(Task item): Gather every line from the entries below that includes "Grid".

Saved entries
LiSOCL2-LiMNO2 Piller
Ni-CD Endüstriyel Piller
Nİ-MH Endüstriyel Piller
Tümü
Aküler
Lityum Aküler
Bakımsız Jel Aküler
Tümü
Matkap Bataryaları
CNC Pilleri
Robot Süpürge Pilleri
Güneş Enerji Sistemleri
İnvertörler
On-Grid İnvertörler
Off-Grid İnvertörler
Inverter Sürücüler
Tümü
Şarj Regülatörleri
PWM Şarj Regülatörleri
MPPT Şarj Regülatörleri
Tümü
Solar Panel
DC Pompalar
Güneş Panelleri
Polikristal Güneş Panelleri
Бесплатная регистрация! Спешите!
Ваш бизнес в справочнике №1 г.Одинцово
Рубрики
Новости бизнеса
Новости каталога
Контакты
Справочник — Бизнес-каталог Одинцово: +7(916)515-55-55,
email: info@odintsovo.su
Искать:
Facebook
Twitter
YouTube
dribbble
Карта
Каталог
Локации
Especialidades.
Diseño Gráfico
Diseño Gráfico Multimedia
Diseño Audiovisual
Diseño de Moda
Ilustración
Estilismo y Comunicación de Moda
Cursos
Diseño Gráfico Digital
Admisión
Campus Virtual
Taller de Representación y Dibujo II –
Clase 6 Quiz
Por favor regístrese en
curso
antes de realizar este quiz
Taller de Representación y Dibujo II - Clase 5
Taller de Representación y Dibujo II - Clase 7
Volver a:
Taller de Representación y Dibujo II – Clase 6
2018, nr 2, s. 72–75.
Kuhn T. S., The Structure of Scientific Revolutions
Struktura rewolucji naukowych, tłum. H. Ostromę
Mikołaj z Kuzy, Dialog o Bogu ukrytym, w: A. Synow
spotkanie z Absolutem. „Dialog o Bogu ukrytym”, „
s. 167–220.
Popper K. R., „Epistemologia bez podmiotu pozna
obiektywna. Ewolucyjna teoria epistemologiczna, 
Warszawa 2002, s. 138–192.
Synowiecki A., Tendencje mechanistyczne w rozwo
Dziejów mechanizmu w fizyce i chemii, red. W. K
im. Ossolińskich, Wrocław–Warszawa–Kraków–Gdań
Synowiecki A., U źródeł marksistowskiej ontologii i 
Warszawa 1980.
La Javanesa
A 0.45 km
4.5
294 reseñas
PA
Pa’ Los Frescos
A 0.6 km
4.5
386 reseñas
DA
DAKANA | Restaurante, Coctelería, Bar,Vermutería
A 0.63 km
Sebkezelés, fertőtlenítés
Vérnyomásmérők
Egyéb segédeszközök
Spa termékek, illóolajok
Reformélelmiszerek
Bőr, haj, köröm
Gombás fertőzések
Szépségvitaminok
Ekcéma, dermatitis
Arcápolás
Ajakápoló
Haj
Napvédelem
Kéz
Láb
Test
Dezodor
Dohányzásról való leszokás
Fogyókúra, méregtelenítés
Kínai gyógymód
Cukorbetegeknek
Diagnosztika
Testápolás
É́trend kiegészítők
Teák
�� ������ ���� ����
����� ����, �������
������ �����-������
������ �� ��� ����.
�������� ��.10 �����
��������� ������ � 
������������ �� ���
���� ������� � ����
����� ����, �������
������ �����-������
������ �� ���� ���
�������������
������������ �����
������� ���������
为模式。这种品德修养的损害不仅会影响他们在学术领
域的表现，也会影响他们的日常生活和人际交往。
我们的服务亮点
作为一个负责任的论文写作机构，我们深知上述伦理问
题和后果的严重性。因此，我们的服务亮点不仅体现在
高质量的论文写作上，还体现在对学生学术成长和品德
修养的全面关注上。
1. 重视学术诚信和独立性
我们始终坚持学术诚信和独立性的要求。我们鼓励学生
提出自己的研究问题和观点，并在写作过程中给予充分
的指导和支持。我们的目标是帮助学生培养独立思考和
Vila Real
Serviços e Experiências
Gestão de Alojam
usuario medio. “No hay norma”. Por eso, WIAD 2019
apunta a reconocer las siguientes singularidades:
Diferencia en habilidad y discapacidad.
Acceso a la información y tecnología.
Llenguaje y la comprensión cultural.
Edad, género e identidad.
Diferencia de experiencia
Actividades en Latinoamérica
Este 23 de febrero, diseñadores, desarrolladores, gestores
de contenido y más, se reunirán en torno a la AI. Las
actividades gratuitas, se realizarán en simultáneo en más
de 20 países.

(Answer to this problem):
On-Grid İnvertörler
Off-Grid İnvertörler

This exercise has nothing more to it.